Water demand great in Mideast

Drought aggravates West Bank dispute

July 19, 1999

HEBRON, West Bank -- In the heat of summer, when Palestinian water taps run dry, Ibrahim J'bour drives from his village to the outskirts of this city, where he buys water on the black market from a Palestinian who claims to get it from a Jewish settlement.

J'bour makes the trip three times a day and pays $6 for 1,056 gallons. But it's the only way the farmer can ensure that his 200 sheep and 20-member family will have enough water during this summer's severe regional drought.

In the parched Middle East, water is more sought after than oil. It is a commodity in great demand and in short supply in a region where enemies outnumber friends. Summer water shortages are endemic to the West Bank and Gaza Strip, home to about 3 million Palestinians, posing a problem that is fundamental to the Israeli-Palestinian conflict.

The dispute turns on questions of ownership, control and historical use of a fragile natural resource.

"Water conflicts in the Middle East have been zero-sum: Water for one user means lack of water for the other," political scientist Amikam Nachmani wrote in a study of regional water conflicts for the Begin-Sadat Center for Strategic Studies.

The lack of rainfall in the region this year has produced its worst drought in 60 years and aggravated historical water disputes, especially between Israel and the Palestinians.
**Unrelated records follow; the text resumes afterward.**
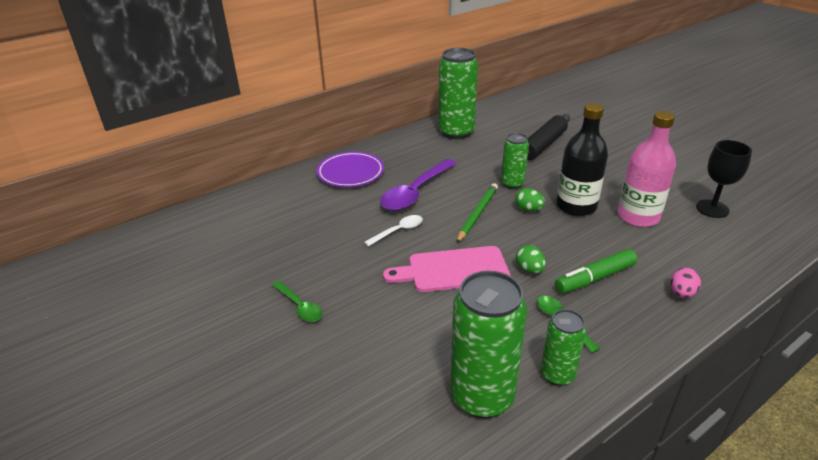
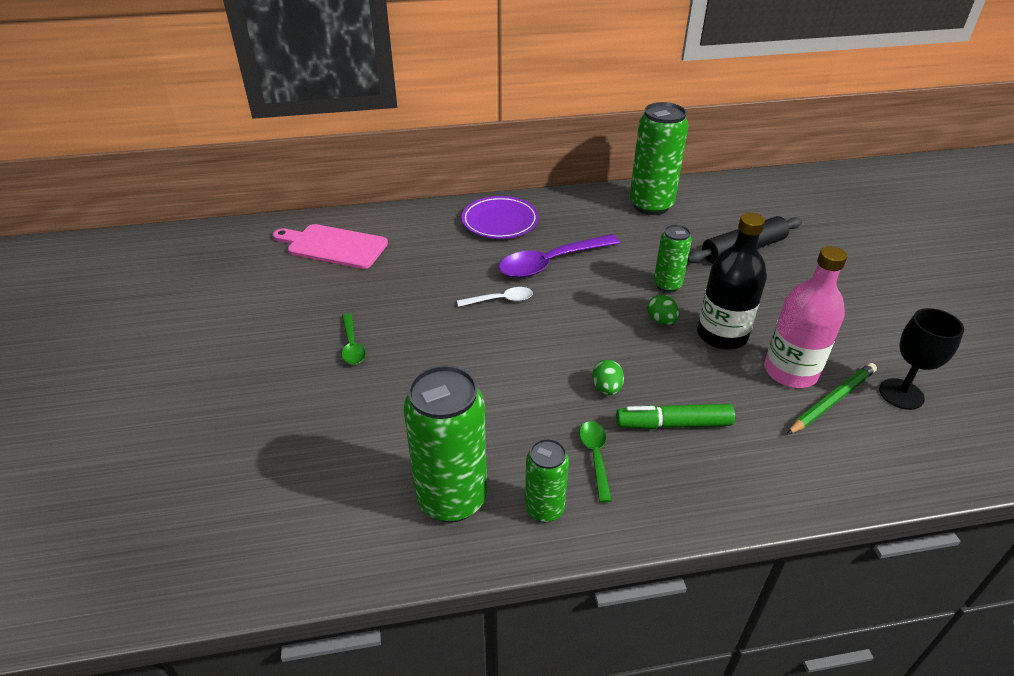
camera: 25 degrees right, 5 degrees up
pink cutting board [383,246,511,292] -> pink cutting board moved to [273,224,388,269]
green pencil [456,183,498,243] -> green pencil moved to [787,363,877,435]
pink egg [670,268,701,298] -> none

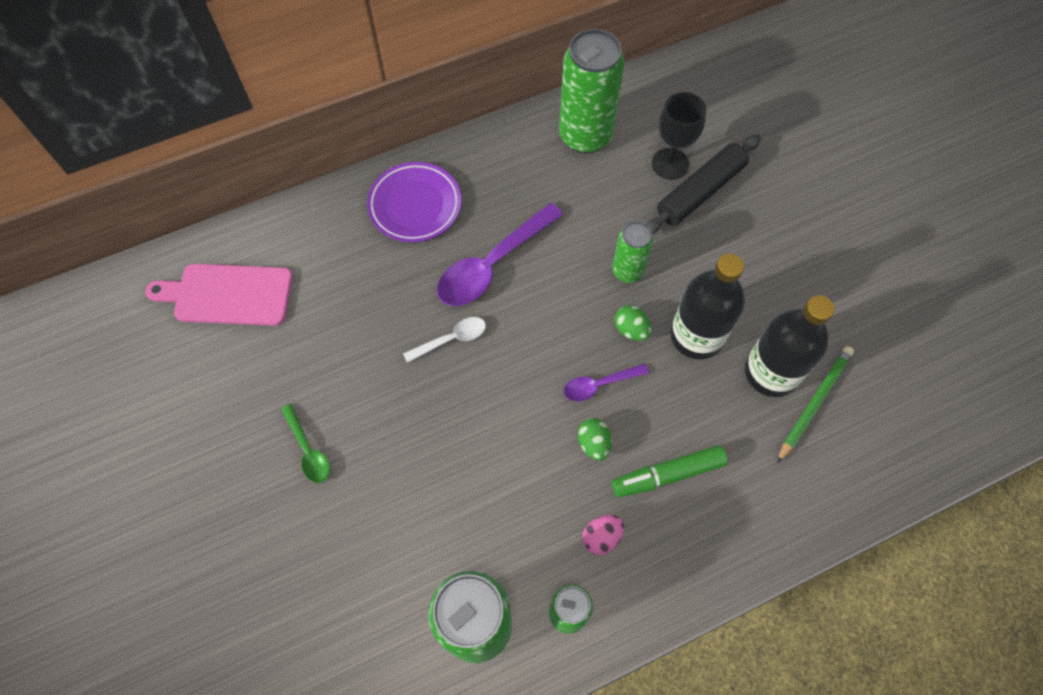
camera: 15 degrees left, 25 degrees up
green spoon [579,421,612,502] -> pink egg [582,515,624,555]
pink bottle [764,246,847,388] -> black bottle [745,295,834,397]
black goblet [879,308,964,410] -> black goblet moved to [652,92,706,180]
none -> purple spoon [564,364,649,401]

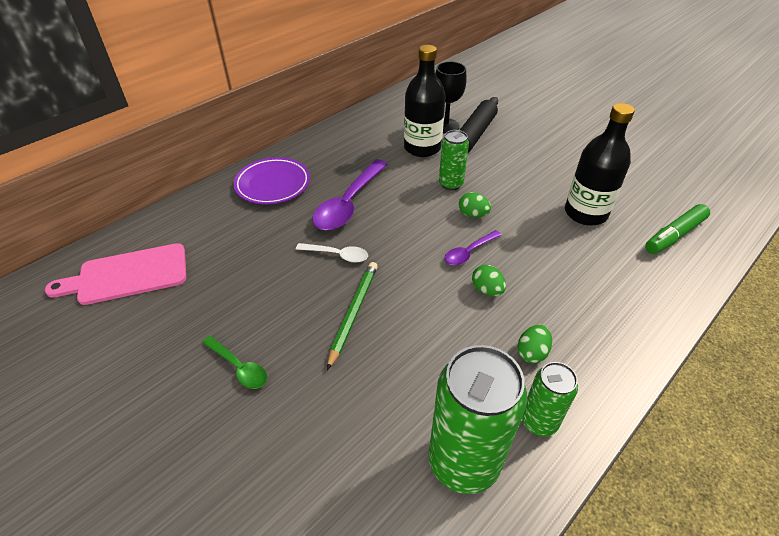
camera: 20 degrees left, 20 degrees down
white spoon [403,317,486,363] -> white spoon turned 60 degrees clockwise [296,243,368,263]
green can [559,29,624,154] -> none
pink egg [582,515,624,555] -> green egg [518,325,552,363]
green marker [612,445,728,498] -> green marker moved to [645,204,710,254]
black bottle [670,254,745,359] -> black bottle moved to [404,45,446,157]
green pencil [777,346,854,463] -> green pencil moved to [327,262,378,370]

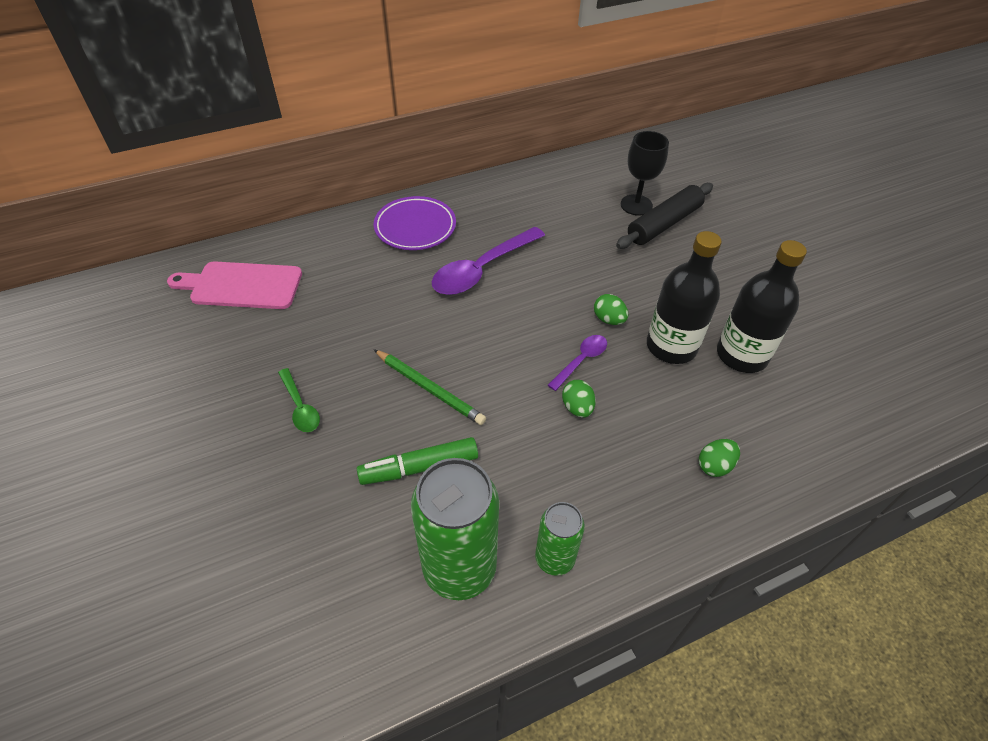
camera: 20 degrees right, 5 degrees up
white spoon [296,243,368,263] -> none
green pencil [327,262,378,370] -> green pencil turned 90 degrees clockwise [374,349,486,425]
black bottle [404,45,446,157] -> black bottle moved to [647,231,722,364]
green can [439,130,469,190] -> none
purple spoon [444,230,502,265] -> purple spoon turned 150 degrees clockwise [548,335,607,391]
green egg [518,325,552,363] -> green egg moved to [699,439,740,477]
green marker [645,204,710,254] -> green marker moved to [357,437,478,485]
In Iraq, 70 percent of food crops were lost to the drought, raising concerns of a possible famine. In Jordan, emergency food aid was distributed to a quarter of the population because of the drought. Syria, despite its shortages, agreed to supply the desert kingdom with additional water during the hot season.

In the West Bank town of Bethlehem, hundreds of Palestinians took to the streets Saturday to protest water shortages. Shouting "We need water," they blocked a street outside a Palestinian refugee camp with burning tires. They blamed Israeli policies for their lack of water.

Since early summer, Palestinians have been without a reliable water supply. The Palestinian Authority, which operates the water system in the towns and cities under its control, rations the water. Palestinians who are connected to the public water system can expect water from their taps once every two weeks. Then it's a mad dash to fill rooftop tanks, bathtubs, buckets and soda bottles.

About 20 percent of the West Bank population, nearly 300,000 people, has it worse. They are not connected to public water and must rely on springs, private wells or water merchants.

In Israeli homes, including the Jewish settlements in the occupied territories, water flows freely because Israel controls the sources within its boundaries and along the West Bank, which it captured during the 1967 war with the Arabs.

Israel and the Palestinians derive their water from several sources -- aquifers, rivers, rainfall and desalinated seawater. They share two sources -- the Yarmuh and Jordan rivers and an underground reservoir known as the mountain aquifer. The aquifer stretches from Mount Carmel in the north to Beersheba in the south, the Dead Sea and Jordan valley in the east to the eastern border of a Mediterranean coastal strip on the west.

Rainfall on the mountains of the West Bank feeds the aquifer. The Palestinians consider the aquifer part of their land, but they receive only 20 percent of the water produced from it. Israel takes 80 percent of the mountain aquifer water -- that represents about 30 percent of Israel's water supply for its nearly 6 million people. Israel gets 50 percent of its water from the Sea of Galilee, whose sources flow from parts of Lebanon, Israel and Israeli-occupied Syria. The remaining 20 percent comes from the coastal aquifer.

Israel's water commissioner, Meir Ben Meir, acknowledged that Israelis consume far more water than Palestinians; 1.6 billion cubic meters (422 billion gallons) by Israelis, 250 million cubic meters (66 billion gallons) by Palestinians, according to government figures.

But Ben Meir makes no apologies. Wells dug by Jews before the creation of the state of Israel drew water from the mountain aquifer that straddles the so-called "green line," the 1967 border between Israel and Jordan. Israel claims historical use of that water.

"We started to develop our water resources 100 years ago and they regrettably did not," he said. B'Tselem, an Israeli human rights organization, attributes the disparity in water consumption between Israel and the Palestinians to Israeli policy, beginning with its 1967 decision to declare as public property water resources in the occupied territories.

It also faults Israel for not maintaining the water system infrastructure during its control of the West Bank. A review of the water dispute by B'Tselem blames discriminatory Israeli policies for the water problems confronting Palestinians today.

"What we have in water we have to divide equally," said Tomer Feffer, a spokesman for the group.